§ Aim of the task
In the listing below, from its first line through the line containing "ಮುಖ್ಯಸ್ಥನಾಗಿಯೂ", swap "Example" for "Item" and give those lines again with nothing else changed.

§ Information supplied

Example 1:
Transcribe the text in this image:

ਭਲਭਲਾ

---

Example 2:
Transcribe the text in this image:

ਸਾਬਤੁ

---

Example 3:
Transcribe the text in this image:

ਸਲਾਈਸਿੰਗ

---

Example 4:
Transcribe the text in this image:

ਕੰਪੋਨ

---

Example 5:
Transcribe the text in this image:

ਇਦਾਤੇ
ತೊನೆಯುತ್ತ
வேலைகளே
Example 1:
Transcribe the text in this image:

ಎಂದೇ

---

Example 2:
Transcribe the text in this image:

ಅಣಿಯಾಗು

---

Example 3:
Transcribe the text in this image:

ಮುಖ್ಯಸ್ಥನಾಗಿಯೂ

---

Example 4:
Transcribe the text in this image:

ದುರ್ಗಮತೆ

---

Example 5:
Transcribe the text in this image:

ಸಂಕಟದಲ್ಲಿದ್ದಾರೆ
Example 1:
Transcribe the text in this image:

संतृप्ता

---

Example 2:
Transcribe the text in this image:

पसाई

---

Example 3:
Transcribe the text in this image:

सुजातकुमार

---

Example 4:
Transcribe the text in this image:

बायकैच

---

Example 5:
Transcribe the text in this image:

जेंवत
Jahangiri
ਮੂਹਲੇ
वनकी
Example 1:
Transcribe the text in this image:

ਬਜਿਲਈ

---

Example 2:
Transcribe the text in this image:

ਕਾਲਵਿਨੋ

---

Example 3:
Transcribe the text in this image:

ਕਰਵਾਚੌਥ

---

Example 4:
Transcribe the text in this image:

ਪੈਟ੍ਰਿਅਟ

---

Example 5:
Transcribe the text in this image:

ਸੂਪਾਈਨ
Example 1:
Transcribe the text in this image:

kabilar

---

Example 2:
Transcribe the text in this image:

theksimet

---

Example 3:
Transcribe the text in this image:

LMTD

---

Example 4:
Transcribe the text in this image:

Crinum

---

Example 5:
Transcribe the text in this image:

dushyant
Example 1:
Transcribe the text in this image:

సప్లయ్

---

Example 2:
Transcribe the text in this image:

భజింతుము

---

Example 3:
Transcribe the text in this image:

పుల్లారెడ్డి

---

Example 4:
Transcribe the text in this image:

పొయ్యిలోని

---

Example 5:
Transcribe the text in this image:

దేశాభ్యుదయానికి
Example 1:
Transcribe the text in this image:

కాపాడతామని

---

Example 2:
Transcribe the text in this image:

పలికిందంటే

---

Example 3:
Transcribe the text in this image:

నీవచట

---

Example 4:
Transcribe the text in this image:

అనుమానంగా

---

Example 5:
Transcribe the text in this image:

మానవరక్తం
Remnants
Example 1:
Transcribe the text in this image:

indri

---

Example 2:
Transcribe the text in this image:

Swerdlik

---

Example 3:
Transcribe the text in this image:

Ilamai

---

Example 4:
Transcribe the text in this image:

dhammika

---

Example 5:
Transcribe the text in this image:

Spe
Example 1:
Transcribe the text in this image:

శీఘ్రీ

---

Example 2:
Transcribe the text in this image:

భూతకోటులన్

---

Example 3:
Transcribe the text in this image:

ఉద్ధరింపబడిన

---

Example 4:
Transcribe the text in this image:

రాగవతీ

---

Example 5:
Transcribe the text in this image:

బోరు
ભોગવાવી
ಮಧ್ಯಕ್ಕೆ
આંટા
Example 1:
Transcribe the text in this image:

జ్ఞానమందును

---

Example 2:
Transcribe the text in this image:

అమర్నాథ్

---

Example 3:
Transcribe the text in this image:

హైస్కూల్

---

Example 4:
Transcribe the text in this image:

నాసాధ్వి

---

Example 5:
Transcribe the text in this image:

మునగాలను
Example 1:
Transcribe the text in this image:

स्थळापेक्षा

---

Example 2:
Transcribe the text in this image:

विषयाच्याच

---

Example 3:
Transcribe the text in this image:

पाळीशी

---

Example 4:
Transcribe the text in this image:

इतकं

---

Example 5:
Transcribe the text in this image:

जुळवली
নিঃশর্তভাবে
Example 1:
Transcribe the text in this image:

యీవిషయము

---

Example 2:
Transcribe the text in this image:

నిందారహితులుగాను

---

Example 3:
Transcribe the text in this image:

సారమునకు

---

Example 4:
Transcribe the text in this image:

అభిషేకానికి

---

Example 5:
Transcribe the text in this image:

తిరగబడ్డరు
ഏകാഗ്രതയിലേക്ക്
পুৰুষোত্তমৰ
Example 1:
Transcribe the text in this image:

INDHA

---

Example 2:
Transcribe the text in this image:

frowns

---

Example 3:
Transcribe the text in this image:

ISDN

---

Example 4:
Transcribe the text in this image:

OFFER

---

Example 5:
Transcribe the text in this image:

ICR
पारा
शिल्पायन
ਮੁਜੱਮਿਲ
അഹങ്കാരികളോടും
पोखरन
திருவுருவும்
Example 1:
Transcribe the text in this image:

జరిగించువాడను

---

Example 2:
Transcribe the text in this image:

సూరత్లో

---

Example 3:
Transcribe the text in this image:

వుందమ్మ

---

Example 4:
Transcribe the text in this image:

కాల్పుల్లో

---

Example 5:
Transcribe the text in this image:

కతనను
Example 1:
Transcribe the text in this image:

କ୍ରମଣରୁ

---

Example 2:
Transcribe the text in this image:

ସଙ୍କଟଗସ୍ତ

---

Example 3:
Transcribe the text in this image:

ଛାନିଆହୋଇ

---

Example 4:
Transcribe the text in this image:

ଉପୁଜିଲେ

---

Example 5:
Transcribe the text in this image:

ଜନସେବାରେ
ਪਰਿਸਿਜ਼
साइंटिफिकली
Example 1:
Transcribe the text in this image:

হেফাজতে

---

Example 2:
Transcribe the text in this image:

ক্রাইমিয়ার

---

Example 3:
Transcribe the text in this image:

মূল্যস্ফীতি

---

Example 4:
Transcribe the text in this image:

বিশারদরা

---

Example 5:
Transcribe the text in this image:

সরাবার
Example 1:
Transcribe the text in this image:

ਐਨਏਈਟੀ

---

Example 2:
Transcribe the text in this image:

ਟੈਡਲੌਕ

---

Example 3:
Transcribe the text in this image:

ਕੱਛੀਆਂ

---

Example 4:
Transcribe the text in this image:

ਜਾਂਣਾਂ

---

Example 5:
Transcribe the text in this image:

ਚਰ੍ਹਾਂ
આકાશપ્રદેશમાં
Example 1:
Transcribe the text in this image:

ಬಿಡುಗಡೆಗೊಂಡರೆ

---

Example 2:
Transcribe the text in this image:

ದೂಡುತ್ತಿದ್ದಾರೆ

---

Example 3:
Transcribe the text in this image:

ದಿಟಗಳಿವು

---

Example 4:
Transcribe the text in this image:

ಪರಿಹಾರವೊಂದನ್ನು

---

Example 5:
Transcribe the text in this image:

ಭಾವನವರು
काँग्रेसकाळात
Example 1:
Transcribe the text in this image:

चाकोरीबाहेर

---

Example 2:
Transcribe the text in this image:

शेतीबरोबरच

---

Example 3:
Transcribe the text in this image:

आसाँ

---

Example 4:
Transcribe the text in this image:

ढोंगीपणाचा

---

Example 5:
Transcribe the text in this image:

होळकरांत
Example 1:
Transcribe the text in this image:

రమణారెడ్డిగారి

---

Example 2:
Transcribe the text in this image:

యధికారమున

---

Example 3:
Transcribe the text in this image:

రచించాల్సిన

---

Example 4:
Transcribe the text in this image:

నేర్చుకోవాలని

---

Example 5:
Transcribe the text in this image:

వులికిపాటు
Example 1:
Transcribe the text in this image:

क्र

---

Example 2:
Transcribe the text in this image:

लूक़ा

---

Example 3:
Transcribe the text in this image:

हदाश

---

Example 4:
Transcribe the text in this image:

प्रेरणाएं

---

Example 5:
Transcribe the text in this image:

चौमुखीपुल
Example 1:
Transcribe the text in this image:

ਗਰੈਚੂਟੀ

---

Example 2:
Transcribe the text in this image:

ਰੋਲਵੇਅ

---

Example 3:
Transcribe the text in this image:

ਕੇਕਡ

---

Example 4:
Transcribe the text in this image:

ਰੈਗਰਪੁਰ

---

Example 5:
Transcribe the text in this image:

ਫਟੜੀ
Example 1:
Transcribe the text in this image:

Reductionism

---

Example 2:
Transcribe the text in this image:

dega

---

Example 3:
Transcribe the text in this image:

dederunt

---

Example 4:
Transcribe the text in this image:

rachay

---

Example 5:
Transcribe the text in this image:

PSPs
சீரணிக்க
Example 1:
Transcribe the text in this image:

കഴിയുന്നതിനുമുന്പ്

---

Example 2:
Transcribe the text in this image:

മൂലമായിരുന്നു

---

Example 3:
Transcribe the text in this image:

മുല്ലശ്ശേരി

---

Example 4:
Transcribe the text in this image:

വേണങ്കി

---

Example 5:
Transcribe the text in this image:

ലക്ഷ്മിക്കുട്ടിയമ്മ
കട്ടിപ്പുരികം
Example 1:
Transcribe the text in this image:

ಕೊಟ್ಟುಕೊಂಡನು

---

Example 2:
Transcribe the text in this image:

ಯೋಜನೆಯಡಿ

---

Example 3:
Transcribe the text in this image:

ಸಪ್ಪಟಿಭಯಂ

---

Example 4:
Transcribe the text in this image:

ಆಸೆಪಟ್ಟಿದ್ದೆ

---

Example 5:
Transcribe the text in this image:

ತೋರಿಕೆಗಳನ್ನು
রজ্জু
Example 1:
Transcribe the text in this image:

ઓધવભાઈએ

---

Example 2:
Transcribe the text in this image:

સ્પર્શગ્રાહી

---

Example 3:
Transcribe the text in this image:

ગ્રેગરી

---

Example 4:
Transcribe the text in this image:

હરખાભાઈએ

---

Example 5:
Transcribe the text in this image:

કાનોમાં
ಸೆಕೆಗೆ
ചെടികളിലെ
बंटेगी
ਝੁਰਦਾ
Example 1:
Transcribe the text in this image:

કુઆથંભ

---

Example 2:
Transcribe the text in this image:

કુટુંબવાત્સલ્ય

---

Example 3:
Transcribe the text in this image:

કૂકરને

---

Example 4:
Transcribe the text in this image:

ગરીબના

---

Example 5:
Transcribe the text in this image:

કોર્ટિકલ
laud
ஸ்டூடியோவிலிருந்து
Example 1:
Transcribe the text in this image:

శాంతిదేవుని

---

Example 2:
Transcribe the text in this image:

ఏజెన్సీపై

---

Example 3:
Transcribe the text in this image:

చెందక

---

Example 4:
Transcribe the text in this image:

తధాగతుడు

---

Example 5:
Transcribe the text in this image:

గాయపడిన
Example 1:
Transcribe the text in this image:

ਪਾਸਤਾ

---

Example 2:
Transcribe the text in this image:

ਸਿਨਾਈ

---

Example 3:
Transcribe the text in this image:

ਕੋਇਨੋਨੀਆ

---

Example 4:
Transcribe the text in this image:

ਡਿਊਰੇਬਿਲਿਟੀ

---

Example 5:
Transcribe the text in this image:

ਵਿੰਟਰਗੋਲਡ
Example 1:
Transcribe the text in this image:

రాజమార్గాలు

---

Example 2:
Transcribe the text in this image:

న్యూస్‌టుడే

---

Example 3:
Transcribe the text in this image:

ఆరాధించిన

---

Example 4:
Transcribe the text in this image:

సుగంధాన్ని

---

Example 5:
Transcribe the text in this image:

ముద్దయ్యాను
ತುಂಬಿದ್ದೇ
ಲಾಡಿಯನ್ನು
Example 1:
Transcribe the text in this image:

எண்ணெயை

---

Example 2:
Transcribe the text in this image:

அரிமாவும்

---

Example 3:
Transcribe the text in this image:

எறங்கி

§ Response
Item 1:
Transcribe the text in this image:

ਭਲਭਲਾ

---

Item 2:
Transcribe the text in this image:

ਸਾਬਤੁ

---

Item 3:
Transcribe the text in this image:

ਸਲਾਈਸਿੰਗ

---

Item 4:
Transcribe the text in this image:

ਕੰਪੋਨ

---

Item 5:
Transcribe the text in this image:

ਇਦਾਤੇ
ತೊನೆಯುತ್ತ
வேலைகளே
Item 1:
Transcribe the text in this image:

ಎಂದೇ

---

Item 2:
Transcribe the text in this image:

ಅಣಿಯಾಗು

---

Item 3:
Transcribe the text in this image:

ಮುಖ್ಯಸ್ಥನಾಗಿಯೂ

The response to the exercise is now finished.